» **Exercice proposé 1**:
Recopiez le passage de l'extrait d'entretien qui commence par les mots contenant "Sarah : Voilà, moi" et se termine par "Alexis : Oui complètement.".
» **Exercice proposé 2**:
Dans l'extrait d'entretien, indiquez dans l'ordre le prénom de la personne qui prend la parole à chaque réplique.

» **Extrait d'entretien**:

Alexis  : Sarah chante quand même vachement mieux que moi, en vrai . Non mais on s’amène, je sais pas, je pense qu’on s’amène beaucoup de références, de soutien. Enfin moi en tout cas tu me donnes vachement confiance… Beaucoup de confiance…

Sarah : Ouais, il y a ça… Le fait d’admirer le travail de l’autre…

Alexis : Et le respect aussi…

Sarah : Voilà, moi je sais que comme je n’ai pas de formation du tout, d’avoir quelqu’un comme ça qui maîtrise aussi bien les instruments et qui garde une énorme sensibilité m’apporte énormément.  Parfois,  il y a des gens très forts techniquement mais du coup ça les bloque un petit peu aussi dans l’expression de leur créativité. Or là, c’est pas du tout le cas avec toi et du coup moi ça m’inspire personnellement. Ça me permet de … surtout quand quelqu’un comme ça valide un petit peu ton « talent », ça te pousse encore plus à l’exploiter…  Il y a aussi des choses techniques, l’un et l’autre on a nos propres spécialités on va dire…

Alexis : Oui complètement.

» **Données fournies**:
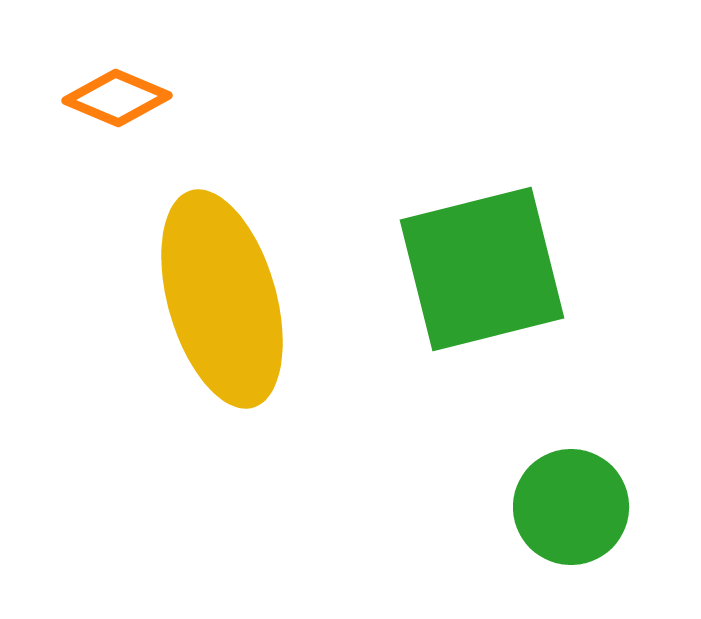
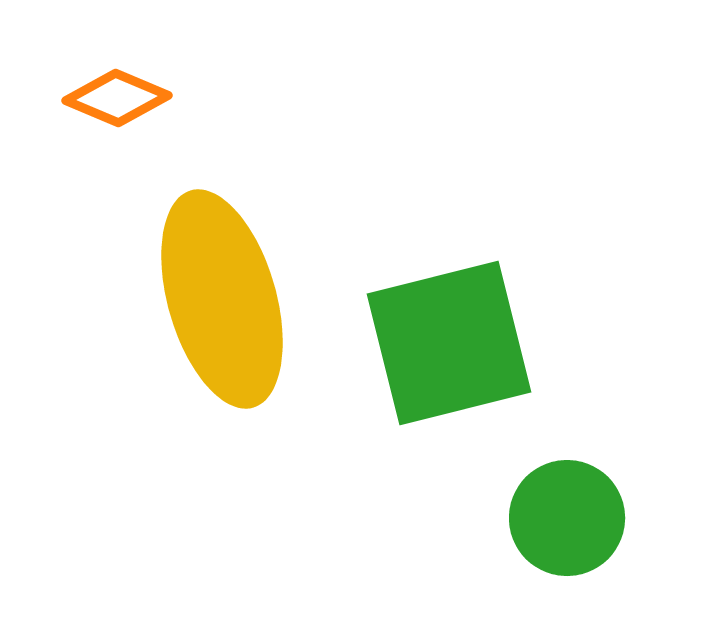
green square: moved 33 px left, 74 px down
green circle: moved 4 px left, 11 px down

» **Réponse 1**:
Sarah : Voilà, moi je sais que comme je n’ai pas de formation du tout, d’avoir quelqu’un comme ça qui maîtrise aussi bien les instruments et qui garde une énorme sensibilité m’apporte énormément.  Parfois,  il y a des gens très forts techniquement mais du coup ça les bloque un petit peu aussi dans l’expression de leur créativité. Or là, c’est pas du tout le cas avec toi et du coup moi ça m’inspire personnellement. Ça me permet de … surtout quand quelqu’un comme ça valide un petit peu ton « talent », ça te pousse encore plus à l’exploiter…  Il y a aussi des choses techniques, l’un et l’autre on a nos propres spécialités on va dire…

Alexis : Oui complètement.

» **Réponse 2**:
Alexis, Sarah, Alexis, Sarah, Alexis